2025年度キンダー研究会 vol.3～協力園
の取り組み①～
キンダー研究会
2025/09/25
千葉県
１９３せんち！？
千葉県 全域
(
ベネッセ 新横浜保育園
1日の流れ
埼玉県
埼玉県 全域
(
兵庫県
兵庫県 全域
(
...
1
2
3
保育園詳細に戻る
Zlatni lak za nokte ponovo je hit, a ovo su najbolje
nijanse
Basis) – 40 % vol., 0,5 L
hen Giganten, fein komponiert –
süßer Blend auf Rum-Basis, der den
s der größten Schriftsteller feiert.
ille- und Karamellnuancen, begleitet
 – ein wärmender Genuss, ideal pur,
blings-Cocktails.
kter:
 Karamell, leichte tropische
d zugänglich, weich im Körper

· · · · ·

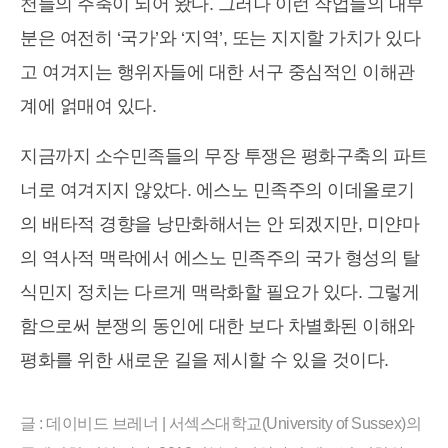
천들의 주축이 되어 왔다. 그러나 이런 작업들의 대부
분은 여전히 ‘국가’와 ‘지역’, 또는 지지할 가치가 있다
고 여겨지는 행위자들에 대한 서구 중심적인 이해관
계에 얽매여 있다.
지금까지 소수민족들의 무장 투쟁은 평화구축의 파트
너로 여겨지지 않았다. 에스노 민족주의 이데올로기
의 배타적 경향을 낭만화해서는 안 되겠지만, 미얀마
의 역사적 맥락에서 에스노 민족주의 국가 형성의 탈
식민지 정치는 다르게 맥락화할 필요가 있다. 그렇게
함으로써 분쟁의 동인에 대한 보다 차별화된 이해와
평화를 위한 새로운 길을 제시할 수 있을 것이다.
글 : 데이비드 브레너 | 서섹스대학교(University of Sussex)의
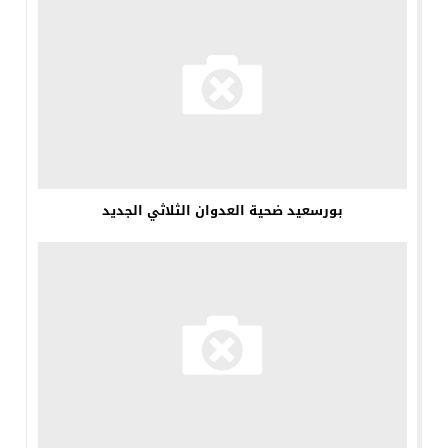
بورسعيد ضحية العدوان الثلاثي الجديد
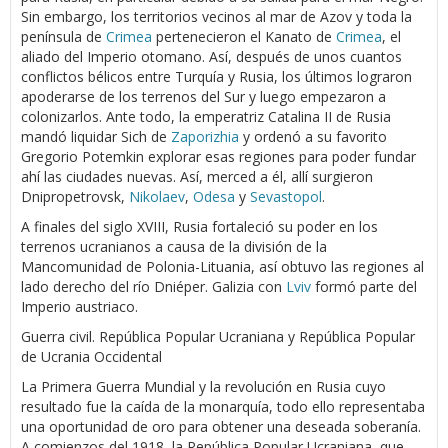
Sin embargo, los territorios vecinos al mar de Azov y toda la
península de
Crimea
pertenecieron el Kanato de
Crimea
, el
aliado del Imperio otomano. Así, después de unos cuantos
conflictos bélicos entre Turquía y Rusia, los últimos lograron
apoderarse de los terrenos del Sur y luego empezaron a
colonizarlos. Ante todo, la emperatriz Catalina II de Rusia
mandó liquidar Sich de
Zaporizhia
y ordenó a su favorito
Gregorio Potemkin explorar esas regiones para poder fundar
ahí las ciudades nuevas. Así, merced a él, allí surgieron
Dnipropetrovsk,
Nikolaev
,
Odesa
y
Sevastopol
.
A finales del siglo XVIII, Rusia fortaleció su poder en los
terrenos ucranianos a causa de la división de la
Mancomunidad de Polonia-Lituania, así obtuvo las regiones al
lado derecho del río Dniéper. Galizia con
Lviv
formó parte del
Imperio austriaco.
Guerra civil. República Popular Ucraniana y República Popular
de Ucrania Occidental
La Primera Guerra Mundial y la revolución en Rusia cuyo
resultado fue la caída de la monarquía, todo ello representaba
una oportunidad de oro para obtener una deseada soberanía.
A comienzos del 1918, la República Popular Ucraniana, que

· · · · ·

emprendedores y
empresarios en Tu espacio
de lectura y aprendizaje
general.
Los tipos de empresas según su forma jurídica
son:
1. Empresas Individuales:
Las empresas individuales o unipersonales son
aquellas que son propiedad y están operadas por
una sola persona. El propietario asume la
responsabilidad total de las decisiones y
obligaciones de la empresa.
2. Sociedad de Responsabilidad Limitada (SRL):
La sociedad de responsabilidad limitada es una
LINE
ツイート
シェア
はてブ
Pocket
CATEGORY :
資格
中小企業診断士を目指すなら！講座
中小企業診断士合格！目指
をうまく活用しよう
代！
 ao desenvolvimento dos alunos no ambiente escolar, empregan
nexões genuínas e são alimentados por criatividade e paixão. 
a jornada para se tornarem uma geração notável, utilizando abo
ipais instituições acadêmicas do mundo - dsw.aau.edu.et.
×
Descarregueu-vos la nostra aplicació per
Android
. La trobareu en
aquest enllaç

· · · · ·

Instructions to follow ▸
Each line in the listing above from the one containing "La sociedad de" through the one containing "aquest enllaç" should be repeated exactly, and no other line.

Response ▸
La sociedad de responsabilidad limitada es una
LINE
ツイート
シェア
はてブ
Pocket
CATEGORY :
資格
中小企業診断士を目指すなら！講座
中小企業診断士合格！目指
をうまく活用しよう
代！
 ao desenvolvimento dos alunos no ambiente escolar, empregan
nexões genuínas e são alimentados por criatividade e paixão. 
a jornada para se tornarem uma geração notável, utilizando abo
ipais instituições acadêmicas do mundo - dsw.aau.edu.et.
×
Descarregueu-vos la nostra aplicació per
Android
. La trobareu en
aquest enllaç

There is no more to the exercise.